Does anyone use the Cpanel or SolusVM Apps?


----------



## Alto (Jan 12, 2014)

Have is a giant list, but as for those I actually use with any regularity:


Amazon Mobile
Citrix Receiver
iRdesktop
iSSH
iSub (for SubSonic media server)
Paypal
OpenVPN
Spotify
Twitter
xbmcRemote


----------



## nunim (Jan 12, 2014)

I haven't seen anyone mention SolidExplorer, it's the best file manager I've found so far and it supports FTP/SFTP/WebDAV.


----------



## shovenose (Jan 12, 2014)

If i listed every app on my phone (Yes, I use all of them, all the ones I don't use have been Disabled or Uninstalled) we'd be here all day.

I think Outlook.com app, Chrome app, Phone app, Messaging app, and Starbucks app are most used by me.


----------



## WebSearchingPro (Jan 12, 2014)

Alarm

Timer

Dumb-phone ftw?

# WORK TO COMPLETE
**a.** Transcribe the part of the forum thread between "## nunim (Jan" and "used by me.", inclusive.
**b.** In the forum thread, which file manager does nunim call the best found so far?
**c.** For each statement, say yes or no according to the forum thread and quote the words that decide it. (i) Alto uses iSub with a SubSonic media server. (ii) shovenose keeps unused apps installed and enabled on the phone. (iii) nunim says SolidExplorer supports WebDAV.

# SOURCE INFORMATION
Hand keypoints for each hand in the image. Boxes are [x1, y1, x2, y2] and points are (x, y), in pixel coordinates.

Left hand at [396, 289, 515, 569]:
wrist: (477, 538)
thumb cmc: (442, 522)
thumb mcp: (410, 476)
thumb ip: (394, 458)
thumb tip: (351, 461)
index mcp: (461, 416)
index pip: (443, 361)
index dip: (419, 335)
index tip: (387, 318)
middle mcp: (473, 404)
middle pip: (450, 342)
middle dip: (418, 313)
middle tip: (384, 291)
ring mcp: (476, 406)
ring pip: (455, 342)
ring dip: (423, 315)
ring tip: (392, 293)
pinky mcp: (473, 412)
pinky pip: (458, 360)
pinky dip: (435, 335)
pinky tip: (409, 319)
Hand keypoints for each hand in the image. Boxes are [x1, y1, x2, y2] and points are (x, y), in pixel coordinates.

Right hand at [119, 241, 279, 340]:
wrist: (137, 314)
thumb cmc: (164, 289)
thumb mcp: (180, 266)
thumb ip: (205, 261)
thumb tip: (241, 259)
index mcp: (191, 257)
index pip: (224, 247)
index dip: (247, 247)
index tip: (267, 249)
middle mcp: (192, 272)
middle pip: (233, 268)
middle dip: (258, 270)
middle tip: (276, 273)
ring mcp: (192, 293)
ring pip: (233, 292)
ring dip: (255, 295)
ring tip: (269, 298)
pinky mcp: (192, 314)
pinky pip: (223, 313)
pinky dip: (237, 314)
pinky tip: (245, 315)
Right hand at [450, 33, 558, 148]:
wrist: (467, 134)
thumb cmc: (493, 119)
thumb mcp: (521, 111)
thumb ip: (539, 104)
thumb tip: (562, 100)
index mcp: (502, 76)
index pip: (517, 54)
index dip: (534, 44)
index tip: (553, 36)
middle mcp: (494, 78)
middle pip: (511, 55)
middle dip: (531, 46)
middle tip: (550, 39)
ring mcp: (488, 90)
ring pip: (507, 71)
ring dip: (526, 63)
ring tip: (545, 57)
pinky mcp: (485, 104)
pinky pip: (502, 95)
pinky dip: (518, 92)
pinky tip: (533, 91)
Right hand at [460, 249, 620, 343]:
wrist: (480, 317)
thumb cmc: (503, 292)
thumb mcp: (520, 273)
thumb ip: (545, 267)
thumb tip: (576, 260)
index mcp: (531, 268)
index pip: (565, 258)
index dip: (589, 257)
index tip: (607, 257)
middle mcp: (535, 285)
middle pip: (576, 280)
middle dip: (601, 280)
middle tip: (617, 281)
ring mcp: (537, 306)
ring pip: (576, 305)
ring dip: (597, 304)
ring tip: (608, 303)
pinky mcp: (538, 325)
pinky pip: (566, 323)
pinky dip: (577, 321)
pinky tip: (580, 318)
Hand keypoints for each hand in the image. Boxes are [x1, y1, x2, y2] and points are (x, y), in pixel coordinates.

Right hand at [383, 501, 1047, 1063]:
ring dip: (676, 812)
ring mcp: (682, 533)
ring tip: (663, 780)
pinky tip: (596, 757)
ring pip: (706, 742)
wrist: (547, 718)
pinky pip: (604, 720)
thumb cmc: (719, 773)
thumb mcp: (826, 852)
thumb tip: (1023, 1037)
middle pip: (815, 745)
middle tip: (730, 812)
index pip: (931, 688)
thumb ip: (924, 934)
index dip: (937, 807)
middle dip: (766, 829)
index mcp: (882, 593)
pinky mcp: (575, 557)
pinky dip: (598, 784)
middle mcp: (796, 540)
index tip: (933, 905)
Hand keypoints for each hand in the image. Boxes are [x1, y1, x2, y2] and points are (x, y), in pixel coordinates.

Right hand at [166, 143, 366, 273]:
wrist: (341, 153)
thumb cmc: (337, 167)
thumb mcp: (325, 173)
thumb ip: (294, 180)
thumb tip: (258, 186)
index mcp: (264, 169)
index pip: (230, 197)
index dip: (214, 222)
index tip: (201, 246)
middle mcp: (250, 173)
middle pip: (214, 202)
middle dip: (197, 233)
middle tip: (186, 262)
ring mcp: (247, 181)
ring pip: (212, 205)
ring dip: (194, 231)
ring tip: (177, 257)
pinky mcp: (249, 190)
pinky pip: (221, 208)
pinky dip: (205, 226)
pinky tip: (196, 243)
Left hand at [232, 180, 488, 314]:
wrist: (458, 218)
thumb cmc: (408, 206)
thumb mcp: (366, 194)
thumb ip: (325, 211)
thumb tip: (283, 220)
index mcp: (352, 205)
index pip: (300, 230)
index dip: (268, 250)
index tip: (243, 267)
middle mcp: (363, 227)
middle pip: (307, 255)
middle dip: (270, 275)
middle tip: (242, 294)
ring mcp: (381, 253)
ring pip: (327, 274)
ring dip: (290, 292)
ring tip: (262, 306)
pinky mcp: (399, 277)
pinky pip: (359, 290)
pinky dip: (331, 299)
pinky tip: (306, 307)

# RESPONSES IN ORDER
**a.**
## nunim (Jan 12, 2014)

I haven't seen anyone mention SolidExplorer, it's the best file manager I've found so far and it supports FTP/SFTP/WebDAV.


----------



## shovenose (Jan 12, 2014)

If i listed every app on my phone (Yes, I use all of them, all the ones I don't use have been Disabled or Uninstalled) we'd be here all day.

I think Outlook.com app, Chrome app, Phone app, Messaging app, and Starbucks app are most used by me.

**b.** SolidExplorer

**c.**
(i) Yes: "iSub (for SubSonic media server)"
(ii) No: "all the ones I don't use have been Disabled or Uninstalled"
(iii) Yes: "it supports FTP/SFTP/WebDAV"